The result is that Abhishek Tripathi, M.D., returned to Oklahoma with a fully vetted clinical trial that will soon begin enrolling patients to test a new combination drug therapy for the treatment of metastatic bladder cancer.
The workshop was organized by the American Society of Clinical Oncology and the American Association for Cancer Research. To compete for a spot in the workshop, Tripathi developed his own clinical trial concept and secured funding to conduct it, a process that took a year. After a rigorous selection process, his was among the concepts chosen.
The value of the workshop is that Tripathi worked with senior physicians, scientists and biostatisticians with decades of experience designing clinical trials. Their feedback helped him fine-tune the trial so that it would have the best chance of approval from the Food and Drug Administration. The workshop also included the input of patient advocates, who provided an important vantage point about the trial, such as how often patients would be required to come to the clinic, frequency of blood draws and number of treatments.
“The crucial advantage of this workshop is that it provides a 360-degree intensive look at the clinical trial protocol,” Tripathi said. “I received feedback from a scientific and statistical standpoint, as well as from a patient safety and patient advocacy perspective. All of that feedback combined enhances the potential for the trial to successfully answer the questions we are asking.”
The clinical trial will test the effectiveness of an existing immunotherapy medication, avelumab, combined with an investigational new drug. The new drug has already shown promise, by itself, in shrinking tumors in patients with ovarian cancer, Tripathi said.
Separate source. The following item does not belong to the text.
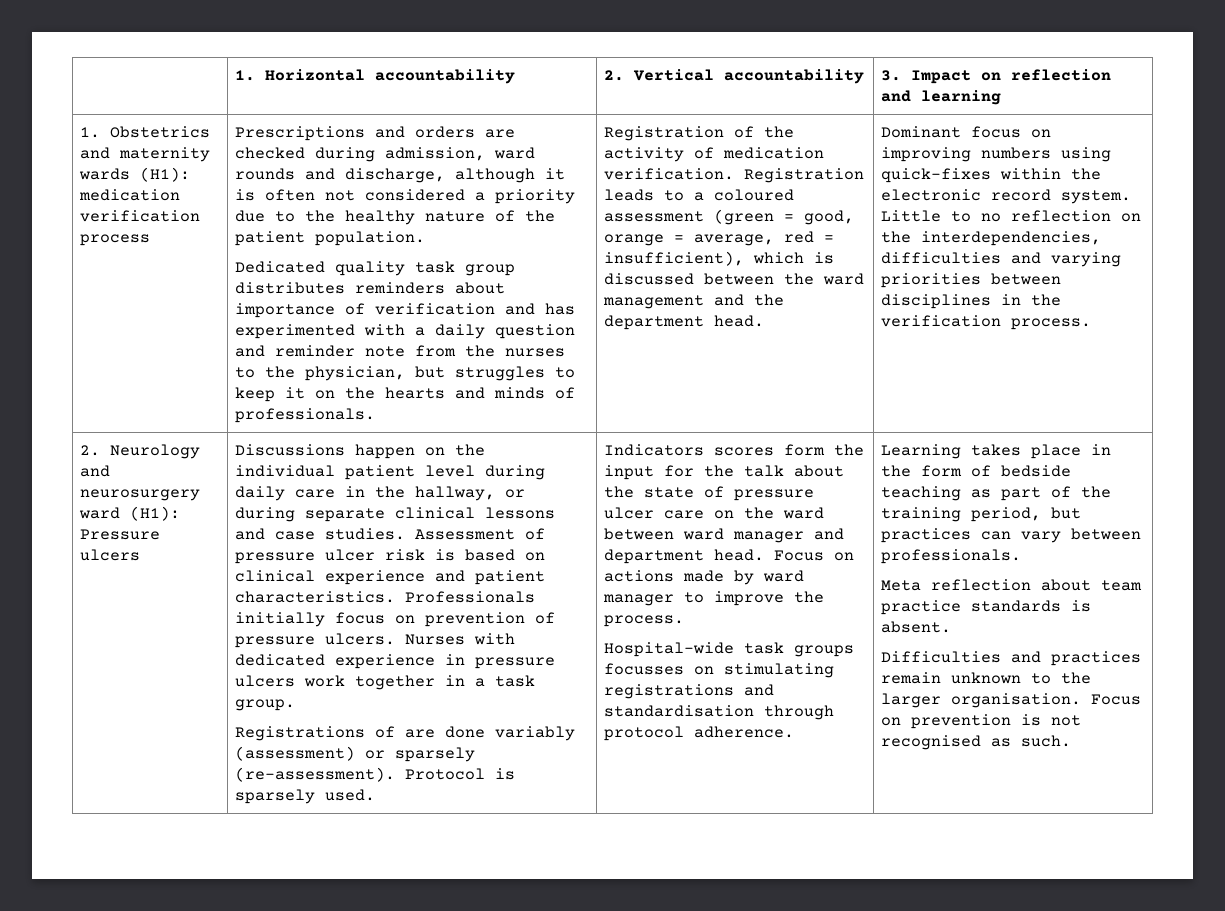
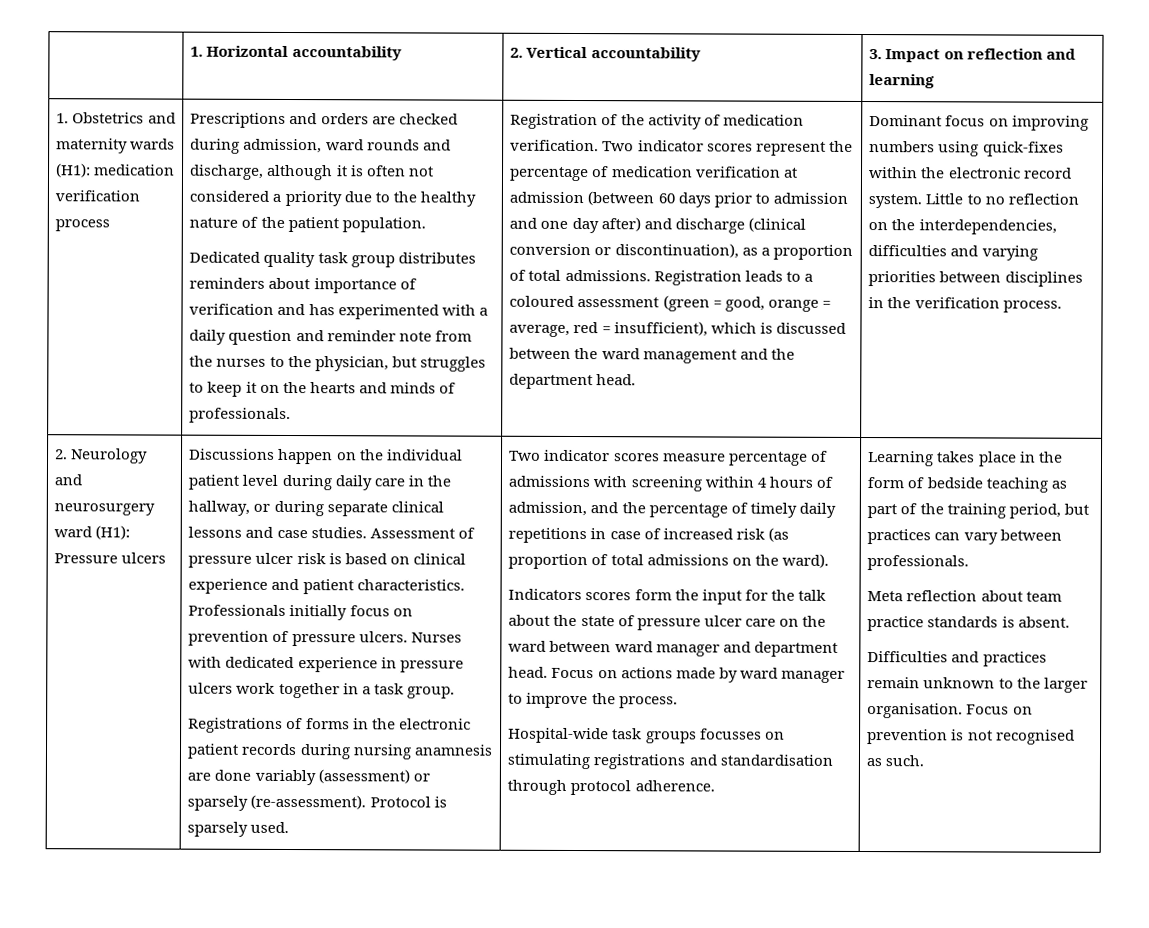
(735, 174) none -> [602,140,853,156] [509,166,798,182] [509,191,848,208] [509,217,806,234] [509,243,853,260] [509,269,651,282] Two indicator scores represent the percentage of medication verification at admission (between 60 days prior to admission and one day after) and discharge (clinical conversion or discontinuation), as a proportion of total admissions.
(396, 732) none -> [305,718,471,730] [187,743,493,760] forms in the electronic patient records during nursing anamnesis
(376, 795) none -> [509,449,828,466] [508,475,833,492] [508,501,836,518] [508,527,789,544] [508,553,829,570] Two indicator scores measure percentage of admissions with screening within 4 hours of admission, and the percentage of timely daily repetitions in case of increased risk (as proportion of total admissions on the ward). //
In his trial, the hope is that the new drug will work in concert with the immunotherapy drug to further stimulate the immune system to shrink and control the tumor cells in bladder cancer. The trial will be held at multiple sites around the United States, and Tripathi will serve as the national principal investigator over the entire trial.
In the United States, about 75,000 new cases of bladder cancer are diagnosed every year, and approximately 10,000 of those patients have advanced disease or cannot undergo surgery, Tripathi said. In years past, chemotherapy was the only treatment option for patients who could not tolerate surgery, but with the advent of immunotherapy, their outlook improved. Not everyone responds to immunotherapy, however, which drives oncologists like Tripathi to develop new drug combinations for metastatic cancer.
“I take care of most of the patients whose cancer has spread beyond the bladder, and those patients tend to have a very poor survival rate with existing therapies,” he said. “That’s why clinical trials are incredibly important to push the needle forward and develop promising new treatment options.”